Surrey, B.C. – The BC Wildlife Federation is calling for fundamental change in the management of salmon fisheries. It’s time to make the transition from non-selective gillnets to selective fishing methods historically used by Indigenous Peoples. The BCWF wants both levels of government to develop a five-year action plan for the Lower Fraser River fisheries to assist in the transition away from non-selective net harvesting.
This call for action and fundamental change in fishing methods comes on the heels of the recent announcement of self-suspension of Marine Stewardship Council (MSC) certification for sockeye, pinks and chum salmon by the Canadian Pacific Sustainable Fisheries Society. The MSC certification is supposed to be a conservation tool. It was intended to provide “the best environmental choice in seafood” to consumers and to create positive incentives that would improve the status and management of fisheries. This self-suspension reflects poorly on the Department of Fisheries and Oceans (DFO) and essentially confirms the department’s failure to manage B.C.’s salmon populations on a sustainable basis.
Endangered Interior Fraser steelhead (IFS), sturgeon and weaker Chinook and coho stocks are indiscriminately caught every year by net fishers targeting sockeye and chum salmon and, in 2019, pink salmon. The downward trend data speaks for itself and is the reason why these stocks have been subject to efforts to have them listed under the Species at Risk Act. DFO’s efforts to convince the public that all is well with these stocks through their mitigation measures have been an abject failure as these stocks continue to trend towards zero.

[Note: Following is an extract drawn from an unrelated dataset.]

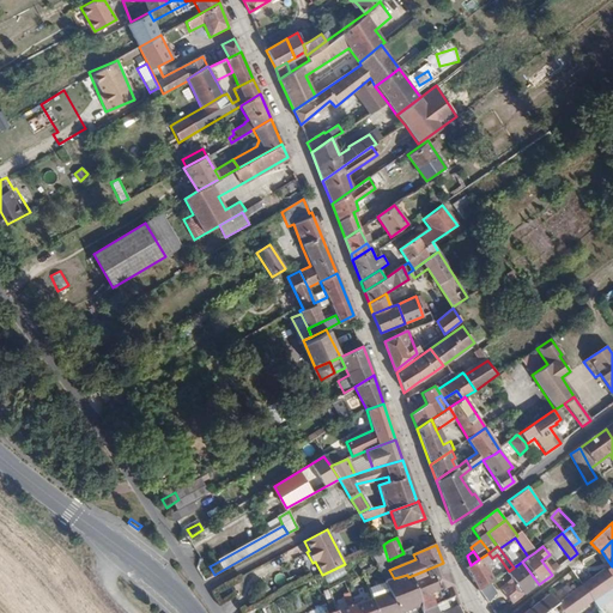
[(479,590),(480,589),(496,581),(489,571),(492,569),(490,565),(495,562),(492,558),(489,553),(479,559),(471,565),(467,569),(479,590)]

Despite the negative impacts of the gillnet chum fishery on these endangered stocks, this fishery was certified under the MSC—thus making a mockery of the certification process.
“With the self-suspension of the chum and other salmon fisheries, it is now time to get it right,” says BCWF President Bill Bosch. “If this fishery is to be certified, then it needs to be conducted from now on using selective fishing methods in order to protect the weak stocks.” Otherwise, Bosch says the chum fishery cannot be considered sustainable hence not eligible to be certified since the endangered stocks are incidentally captured and killed by the gill nets.
The BCWF is not just critical of the chum fishery. The Fraser sockeye population is in dire straits with the 2019 spawner return at an all-time low of only 10 percent of its pre-season prediction of almost 6 million. The lower river sockeye gillnet fisheries targeting the stronger sockeye stocks are also by-catching weaker salmon stocks.
The primary causes of declining stocks are climate change, overfishing and habitat loss. Of the three primary causes of salmon declines, only fishing can be regulated to improve spawner numbers, at least in the short term.
The announced $142 million by the Federal and provincial governments (British Columbia Salmon Restoration and Innovation Fund [BCSRIF]) last summer was intended to address salmon conservation issues. The only effective method to improve salmon numbers immediately is through sustainable fishing methods. Unfortunately, BCSRIF did not fund a single project that would address selective fishing methods such as pound nets and fish wheels. BCSRIF is well-intended but has lost credibility with those interested in conservation and sustainable fisheries.
“At the rate, salmon are dwindling; it may be time to remove all nets from the lower Fraser,” says Bosch, who acknowledges this is a drastic measure but may be required for a desperate situation.
A fundamental change in the way DFO manages salmon fisheries is required. It is time to bring salmon management into the twenty-first century.